Were there other signs, I would worry that this is depression. But my weight is pretty much the same. I'm running regularly, maybe more than usual. I'm spending time with family and enjoying it. I have been keeping in touch with friends. I've even taken on the adventure of fixing my laptop and covered the responsibility of getting my car fixed. So this is something else. It's a reading slump.

I wonder what I'm doing instead of reading. There has been some television in there but it has all been on DVD and so I can live with that. No commercials, no problems. I know that I'm following things on Twitter more closely than I have in a while and that isn't always a good sign. Tonight, after I finish writing and posting this, I'll take an electronics break. I'm also not sleeping great, but a lot of that is due to the heatwave.

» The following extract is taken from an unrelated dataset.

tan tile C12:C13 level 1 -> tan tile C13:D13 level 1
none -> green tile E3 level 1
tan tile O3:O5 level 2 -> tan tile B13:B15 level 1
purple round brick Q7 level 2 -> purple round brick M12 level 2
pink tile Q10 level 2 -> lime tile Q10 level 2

Still, checking in like this is a good thing and I'm learning that I don't have to spend my energy judging the situation so much as examining it. I'm not an idiot for not reading. I'm not bad. I'm not failing. I'm just not reading. I love to read. It's a huge part of my life, usually. So I'm okay. I'm not in trouble. I'm just not the usual and that's worth examining.

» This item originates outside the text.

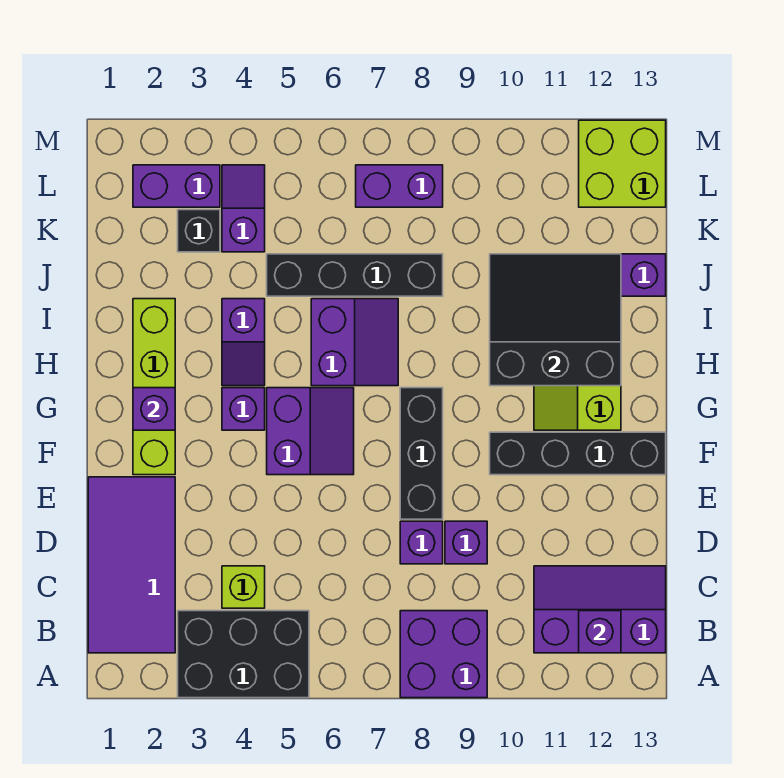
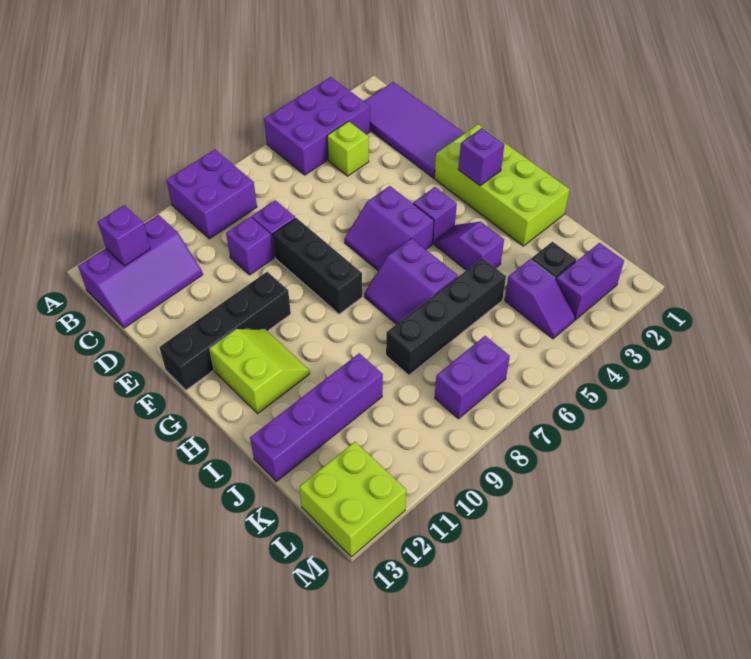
black brick A3:B5 level 1 -> purple brick A3:B5 level 1
lime brick F2:I2 level 1 -> lime brick F1:I2 level 1
black slope H10:J12 level 2 top H -> none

Examination is something I have misunderstood for most of my life. I'm good at comparison. I'm great at self-deprecation and, oddly enough, pretty boastful at the same time. Examination is useful in ways that those things aren't. By looking at my life almost scientifically I can learn a lot about what is happening.

Change might come from that, but change isn't the goal. I'm learning that too. When I examine myself in order to change, I go into the examination biased. The data comes out all screwy and I blow both the examination and the change.

At the school system where I work, as at many schools and corporations, there is a big push for something called SMART goals. These are Specific, Measurable, Attainable, Realistic and Timely. All that made sense to me when I first heard about it. I set SMART goals for both my professional and personal life. And then I failed to make any changes or reach those goals.

So much for SMART.

The problem for me with this kind of thinking is that it skips over the examination. If I was working on SMART goals when it comes to reading, things would look like this: I'm not reading lately. That's bad. Fix it! I'll read three books this month and start immediately.

In many ways, that sounds great. The problem is that it makes not reading into a problem without any proof that it is. Maybe my brain is abuzz with other things right now and needs room. Maybe I don't have the right book. Maybe my eyes hurt. I don't know because with the SMART goal, I glossed over the situation and named it a problem.

So I'm tossing goals for right now. Except maybe one. My goal is to examine things closely and without judgment. At least five times in writing this essay I have had to backspace over those judgments, the habit being so ingrained. I like that I'm aware of the situation (not the problem) and I'm okay that I don't have a goal for fixing it. After all, I don't know if anything is broken.

I'm just about done now and here's an intriguing thing: I want to go read Scott Jurek's new book Eat and Run. I have it on the shelf. It's waiting there for me. I've got some time and the desire. I have no goal, but who needs one. Other than this: to write on.

4 comments:

  1. I find that whenever I feel like I'm not reading it's more that I haven't found the right book for the mood I'm in. Or I'm having a reading hangover. I also think it's hard to concentrate in this kind of heat. This is after all the season the put Big Brother on the air:)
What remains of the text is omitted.